_THE EXERCISE_: Duplicate the rows below word for word, starting with the line that contains "genus: Prunella" and going on through the line that contains "class: Pinopsida", with both of those lines included.

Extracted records
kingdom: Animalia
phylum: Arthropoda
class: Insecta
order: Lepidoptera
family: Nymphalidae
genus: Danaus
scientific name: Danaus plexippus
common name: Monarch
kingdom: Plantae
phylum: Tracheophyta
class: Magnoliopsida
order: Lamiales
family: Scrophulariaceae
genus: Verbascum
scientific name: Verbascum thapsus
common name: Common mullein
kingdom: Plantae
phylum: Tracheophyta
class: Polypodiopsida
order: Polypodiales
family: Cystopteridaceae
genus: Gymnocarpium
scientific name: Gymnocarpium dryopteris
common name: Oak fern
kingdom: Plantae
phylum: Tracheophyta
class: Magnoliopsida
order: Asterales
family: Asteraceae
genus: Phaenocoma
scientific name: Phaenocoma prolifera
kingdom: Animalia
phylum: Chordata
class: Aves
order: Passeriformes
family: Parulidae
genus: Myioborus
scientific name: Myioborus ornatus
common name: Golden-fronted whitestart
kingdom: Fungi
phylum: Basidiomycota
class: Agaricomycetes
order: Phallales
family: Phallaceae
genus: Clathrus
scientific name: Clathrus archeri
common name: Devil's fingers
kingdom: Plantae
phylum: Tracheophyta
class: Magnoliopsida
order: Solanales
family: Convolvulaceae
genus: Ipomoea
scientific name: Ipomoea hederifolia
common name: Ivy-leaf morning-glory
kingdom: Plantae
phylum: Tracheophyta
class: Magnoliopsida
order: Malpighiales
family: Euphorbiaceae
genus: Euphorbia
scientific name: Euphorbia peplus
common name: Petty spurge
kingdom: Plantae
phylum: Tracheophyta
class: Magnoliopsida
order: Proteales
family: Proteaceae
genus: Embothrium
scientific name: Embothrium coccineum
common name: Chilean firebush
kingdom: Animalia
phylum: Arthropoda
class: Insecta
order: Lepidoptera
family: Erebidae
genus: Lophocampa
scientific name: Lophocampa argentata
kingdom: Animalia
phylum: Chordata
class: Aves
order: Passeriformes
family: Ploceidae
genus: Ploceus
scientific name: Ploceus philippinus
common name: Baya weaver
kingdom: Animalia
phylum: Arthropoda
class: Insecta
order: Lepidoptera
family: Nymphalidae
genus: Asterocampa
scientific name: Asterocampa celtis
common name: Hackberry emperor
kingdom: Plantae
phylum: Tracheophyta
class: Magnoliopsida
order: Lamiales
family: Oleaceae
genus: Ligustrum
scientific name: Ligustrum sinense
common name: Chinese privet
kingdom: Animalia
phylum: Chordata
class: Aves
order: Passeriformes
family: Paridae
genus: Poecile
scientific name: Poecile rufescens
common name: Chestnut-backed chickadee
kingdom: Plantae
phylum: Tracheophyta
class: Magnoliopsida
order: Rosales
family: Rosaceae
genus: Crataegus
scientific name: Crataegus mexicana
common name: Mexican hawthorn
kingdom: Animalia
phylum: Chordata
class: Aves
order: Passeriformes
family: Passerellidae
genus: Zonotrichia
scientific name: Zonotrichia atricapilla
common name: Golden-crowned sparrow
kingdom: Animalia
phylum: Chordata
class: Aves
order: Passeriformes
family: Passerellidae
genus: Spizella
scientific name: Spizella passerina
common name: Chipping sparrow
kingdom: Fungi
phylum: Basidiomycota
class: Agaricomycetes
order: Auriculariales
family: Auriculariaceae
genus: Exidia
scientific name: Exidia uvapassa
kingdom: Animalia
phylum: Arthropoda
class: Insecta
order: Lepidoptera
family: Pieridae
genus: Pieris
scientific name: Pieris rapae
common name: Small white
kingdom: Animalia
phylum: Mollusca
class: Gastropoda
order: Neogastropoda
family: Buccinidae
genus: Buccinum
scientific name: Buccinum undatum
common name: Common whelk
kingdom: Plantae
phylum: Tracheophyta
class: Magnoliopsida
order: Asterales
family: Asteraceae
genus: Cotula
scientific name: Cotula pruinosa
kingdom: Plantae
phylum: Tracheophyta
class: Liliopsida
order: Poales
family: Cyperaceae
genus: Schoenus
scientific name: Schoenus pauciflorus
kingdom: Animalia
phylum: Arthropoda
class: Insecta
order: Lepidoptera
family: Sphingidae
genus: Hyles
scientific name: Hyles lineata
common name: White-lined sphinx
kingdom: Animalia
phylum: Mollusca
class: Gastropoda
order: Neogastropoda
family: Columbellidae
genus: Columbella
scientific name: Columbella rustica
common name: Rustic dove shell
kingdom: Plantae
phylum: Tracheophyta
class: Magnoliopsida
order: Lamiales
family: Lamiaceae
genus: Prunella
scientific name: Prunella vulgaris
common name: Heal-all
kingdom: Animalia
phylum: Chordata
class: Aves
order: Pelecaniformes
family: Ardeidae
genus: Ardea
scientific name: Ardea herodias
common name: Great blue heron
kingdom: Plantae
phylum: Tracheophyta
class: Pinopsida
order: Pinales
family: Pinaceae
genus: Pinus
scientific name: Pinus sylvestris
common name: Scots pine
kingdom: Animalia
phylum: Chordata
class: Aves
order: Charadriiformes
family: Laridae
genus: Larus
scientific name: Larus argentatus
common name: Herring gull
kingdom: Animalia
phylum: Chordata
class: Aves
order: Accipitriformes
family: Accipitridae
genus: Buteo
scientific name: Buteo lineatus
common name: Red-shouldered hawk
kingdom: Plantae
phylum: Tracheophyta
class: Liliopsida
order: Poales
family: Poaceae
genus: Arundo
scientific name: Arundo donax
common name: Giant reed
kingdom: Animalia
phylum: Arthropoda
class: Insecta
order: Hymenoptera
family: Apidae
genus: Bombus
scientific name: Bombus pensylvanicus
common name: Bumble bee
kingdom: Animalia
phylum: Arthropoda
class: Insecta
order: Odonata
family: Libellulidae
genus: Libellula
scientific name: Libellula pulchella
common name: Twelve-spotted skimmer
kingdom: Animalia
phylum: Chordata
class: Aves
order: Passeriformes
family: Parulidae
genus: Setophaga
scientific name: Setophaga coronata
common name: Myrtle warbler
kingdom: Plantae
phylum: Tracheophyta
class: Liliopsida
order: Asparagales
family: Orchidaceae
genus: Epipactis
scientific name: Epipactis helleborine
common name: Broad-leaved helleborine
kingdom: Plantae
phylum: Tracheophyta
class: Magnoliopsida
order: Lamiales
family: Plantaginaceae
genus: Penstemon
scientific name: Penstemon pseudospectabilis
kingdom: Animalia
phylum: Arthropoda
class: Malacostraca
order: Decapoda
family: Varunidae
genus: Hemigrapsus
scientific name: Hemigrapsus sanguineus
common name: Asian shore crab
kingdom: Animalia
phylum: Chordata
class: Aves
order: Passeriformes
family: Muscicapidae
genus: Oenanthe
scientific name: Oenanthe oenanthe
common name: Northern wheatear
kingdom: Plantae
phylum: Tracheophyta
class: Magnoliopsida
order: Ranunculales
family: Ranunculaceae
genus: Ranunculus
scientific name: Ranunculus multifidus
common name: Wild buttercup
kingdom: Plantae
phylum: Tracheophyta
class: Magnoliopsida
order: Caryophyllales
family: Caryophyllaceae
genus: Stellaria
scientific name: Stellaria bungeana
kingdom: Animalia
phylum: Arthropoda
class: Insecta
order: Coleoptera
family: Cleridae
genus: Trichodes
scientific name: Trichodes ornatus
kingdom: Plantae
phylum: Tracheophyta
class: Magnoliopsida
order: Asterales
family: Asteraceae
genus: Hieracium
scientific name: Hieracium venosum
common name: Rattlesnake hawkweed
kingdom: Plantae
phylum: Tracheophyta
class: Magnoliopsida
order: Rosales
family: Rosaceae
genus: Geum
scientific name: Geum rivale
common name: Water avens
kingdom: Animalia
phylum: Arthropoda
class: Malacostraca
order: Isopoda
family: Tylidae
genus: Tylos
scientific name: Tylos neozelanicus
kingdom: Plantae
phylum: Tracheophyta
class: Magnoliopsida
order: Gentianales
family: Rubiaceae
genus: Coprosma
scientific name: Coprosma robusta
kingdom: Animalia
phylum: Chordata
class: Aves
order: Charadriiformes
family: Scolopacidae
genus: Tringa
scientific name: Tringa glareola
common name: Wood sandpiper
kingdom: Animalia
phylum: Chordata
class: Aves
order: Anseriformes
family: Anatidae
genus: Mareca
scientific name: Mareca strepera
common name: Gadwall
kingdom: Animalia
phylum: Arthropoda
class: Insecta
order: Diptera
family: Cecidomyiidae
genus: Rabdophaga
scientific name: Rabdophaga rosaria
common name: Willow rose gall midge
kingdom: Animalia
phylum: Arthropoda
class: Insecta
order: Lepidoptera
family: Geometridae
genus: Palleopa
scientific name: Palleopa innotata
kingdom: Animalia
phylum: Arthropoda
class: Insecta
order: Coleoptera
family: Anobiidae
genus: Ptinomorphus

_ANSWER TO THIS EXERCISE_:
genus: Prunella
scientific name: Prunella vulgaris
common name: Heal-all
kingdom: Animalia
phylum: Chordata
class: Aves
order: Pelecaniformes
family: Ardeidae
genus: Ardea
scientific name: Ardea herodias
common name: Great blue heron
kingdom: Plantae
phylum: Tracheophyta
class: Pinopsida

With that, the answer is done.